Lisa P. Nathan: So at the very beginning of the conversation you mentioned that when you were teaching in the international law area and your students said you critique these tribunals so much . . .
Note: Gap in interview (Approx. 1 minute in duration) Gaps occurred due to interruptions during the interview, technical issues, or corrupted data files.
LPN: So I’m asking about when you first were thinking and you were, when you were teaching international law and you were critiquing the very, the tribunals that were going on at that time which included this one at the ICTR and your students said, “You critique so much, why don’t you go work in one?” Can you remember one of the critiques?
One of the critiques I had was that these tribunals are not using the method, the legal reasoning method in international law properly. It’s really simple. Whenever you have a legal issue to address, you look into the conventions, into the customary international law, into general principle of international law and sometimes to the doctrine.
Recently in 2006, I criticized a decision where the judge rely only on the treaties, the conventions and the customary international law saying there is no legal basis in those two sources of international law therefore, the motion cannot be granted. And I say, “Come on, stop it there because you should also look into the general principle of international law.”
This was a very specific issue about Rwamakuba. He has been in jail for eight years and acquitted. And he asked for compensation. And the judge is saying there is no legal basis for us to grant compensation to someone who stay in our jail, in our detention center for eight years because there is no provision in any treaty in the world and there is no basis in the customary international law.
While in the same decision, they admit in a footnote that there are ten country in the world where such compensation system exist. There is a presumption of prejudice and you are granted a compensation. And for me, it was a major error in the legal reasoning because you could use those ten countries as a basis of the general principle of international law.
And my first thought was, “(______), the day you commit a crime make sure that those judge are not on the bench,” because I need someone else to try me who will have the courage to say there is no basis in the text we have but still, there is a moral principle; something you cannot explain but it’s just obvious that someone who spent eight years in a jail has a right to compensation. And I still believe in it.
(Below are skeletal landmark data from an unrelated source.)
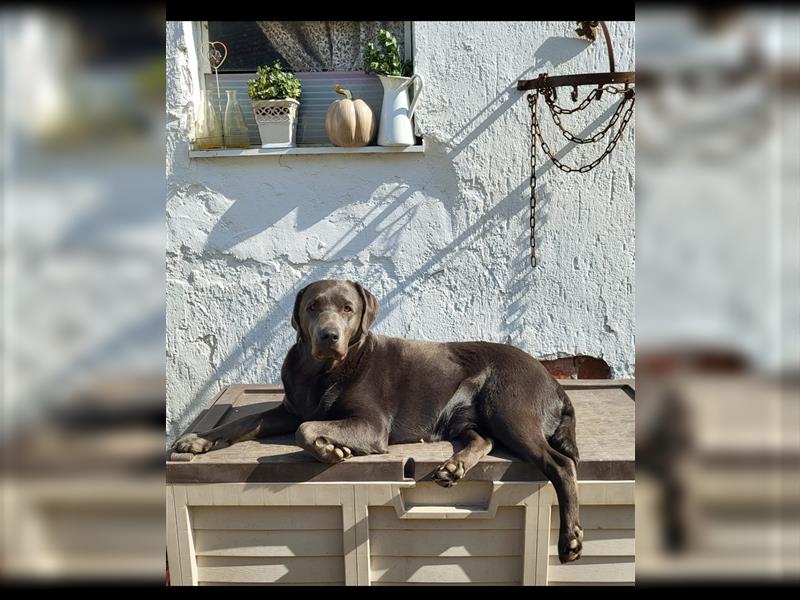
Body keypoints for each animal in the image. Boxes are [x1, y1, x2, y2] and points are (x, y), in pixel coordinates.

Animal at [173, 278, 580, 560]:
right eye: (313, 306)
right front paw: (197, 439)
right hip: (465, 418)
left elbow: (306, 430)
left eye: (347, 308)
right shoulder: (287, 410)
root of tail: (554, 382)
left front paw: (331, 450)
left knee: (560, 464)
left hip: (510, 411)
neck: (322, 372)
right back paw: (454, 468)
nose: (329, 335)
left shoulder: (370, 425)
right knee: (484, 439)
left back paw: (571, 539)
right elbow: (242, 422)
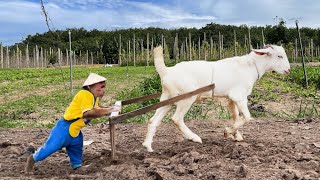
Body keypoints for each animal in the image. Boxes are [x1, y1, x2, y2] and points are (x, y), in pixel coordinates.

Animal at [144, 45, 292, 152]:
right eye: (279, 56)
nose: (288, 70)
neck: (251, 66)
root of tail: (167, 71)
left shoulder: (231, 98)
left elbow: (236, 117)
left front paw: (236, 136)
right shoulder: (240, 96)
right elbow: (247, 117)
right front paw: (228, 132)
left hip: (167, 99)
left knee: (153, 121)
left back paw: (148, 147)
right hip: (186, 98)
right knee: (176, 119)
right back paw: (194, 138)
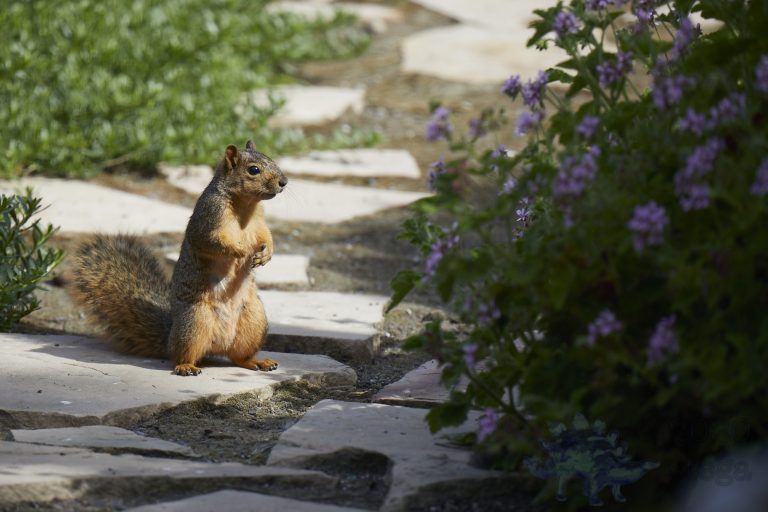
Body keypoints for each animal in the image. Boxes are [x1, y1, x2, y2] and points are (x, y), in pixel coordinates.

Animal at [72, 140, 288, 376]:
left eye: (271, 159)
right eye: (253, 170)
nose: (284, 182)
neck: (245, 206)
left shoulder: (260, 222)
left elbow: (266, 236)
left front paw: (266, 254)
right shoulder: (207, 219)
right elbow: (212, 242)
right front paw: (240, 251)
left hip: (254, 322)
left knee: (238, 356)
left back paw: (257, 361)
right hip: (194, 323)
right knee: (181, 354)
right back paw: (186, 366)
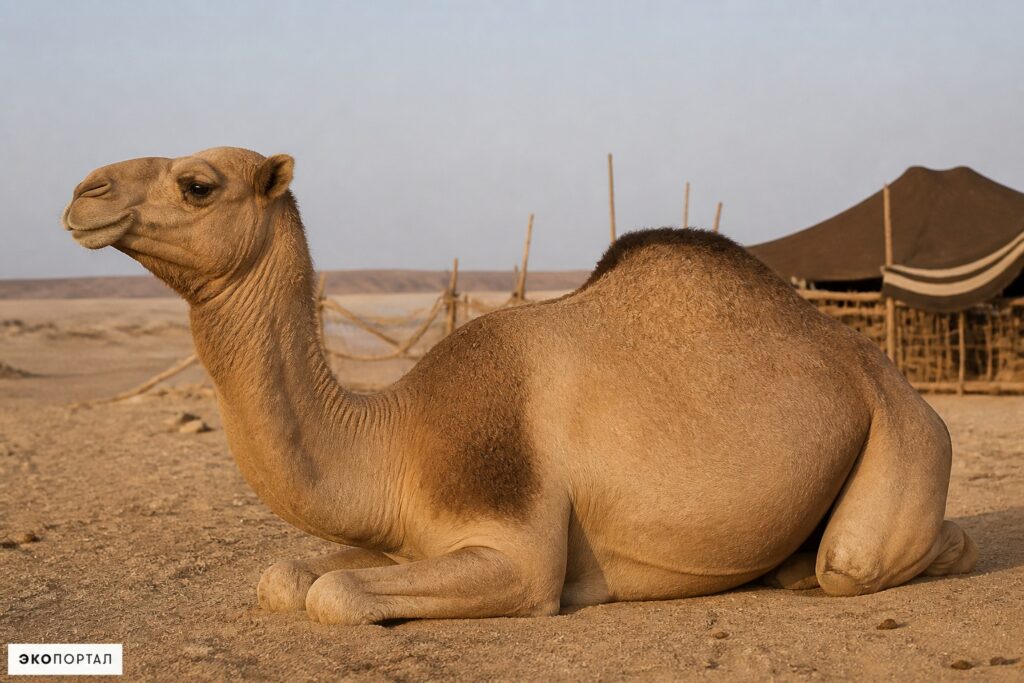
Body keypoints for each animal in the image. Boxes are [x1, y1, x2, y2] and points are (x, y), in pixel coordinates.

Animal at [63, 147, 977, 624]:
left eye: (197, 183)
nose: (82, 191)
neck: (399, 434)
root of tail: (879, 366)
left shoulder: (519, 551)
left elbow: (335, 591)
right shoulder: (405, 536)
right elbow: (289, 575)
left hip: (907, 432)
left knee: (855, 560)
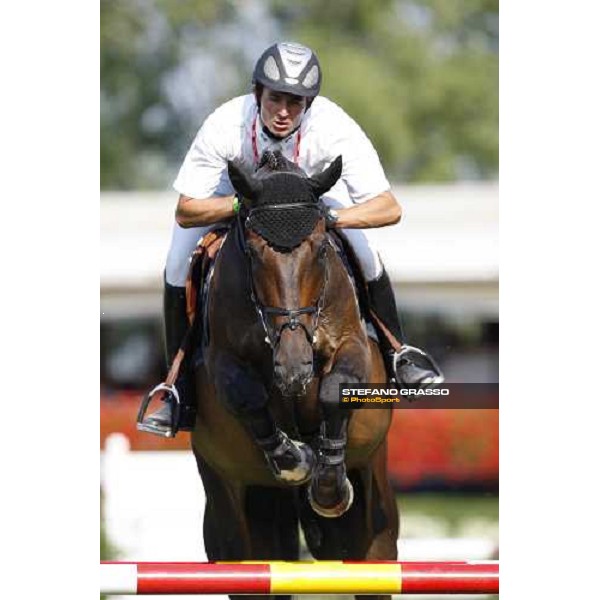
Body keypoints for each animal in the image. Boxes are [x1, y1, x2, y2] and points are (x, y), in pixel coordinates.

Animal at [192, 150, 398, 600]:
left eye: (320, 250)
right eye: (253, 254)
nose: (293, 368)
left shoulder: (353, 344)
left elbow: (337, 389)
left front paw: (328, 486)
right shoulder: (220, 359)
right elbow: (246, 395)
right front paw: (295, 458)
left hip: (374, 510)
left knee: (372, 556)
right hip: (235, 506)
LPN: So returning to your critique of how the, they’re not using the legal reasoning in them – has your view or critique changed at all? Your view of any of your critiques changed since?
There are few instance. I, I – one is about the definition of a group as victim of genocide. One of my critiques wa-, w- was that Tutsi and Hutu could not be defined as ethnic group because how – what is the limit? What are the criteria for an ethnic group? If you say it’s language, Tutsi and Hutu have the same language. If you say it’s religion, they are adoring the same gods.
So what will be the basis for you to consider Tutsi or Hutu as separate ethnic group? It’s something easy everyone has been doing and repeating all over the time. In some cases in Trial Chamber Three, I don’t s-, I don’t think that it’s only because I had that opinion but the judge agree that the genocide convention has to be interpreted in a way that it correspond to our world now.
If you look into Gacumbitsi judgment, the j-, the judge clearly state ethnic or racial it’s difficult to see what is ethnic, what is racial. But what we look for is a permanent and stable group. In this society, we have two, three groups and they recognize each other as separate groups.
We’ve (_______), if your dad is a Tutsi, you are a Tutsi. If your mom is Hutu it doesn’t matter. Only the dad matters. Those principle allow the judge to say, “Look, in the Rwandan society, there were stable groups; Tutsi and Hutu. Any of these groups is protected by the genocide convention whether you call it ethnic or a racial group.”
So it’s something I’m happy about but I can’t say that all the judgment has adopted the same approach to the interpretation so that’s something I’m happy about and I’m still happy about it.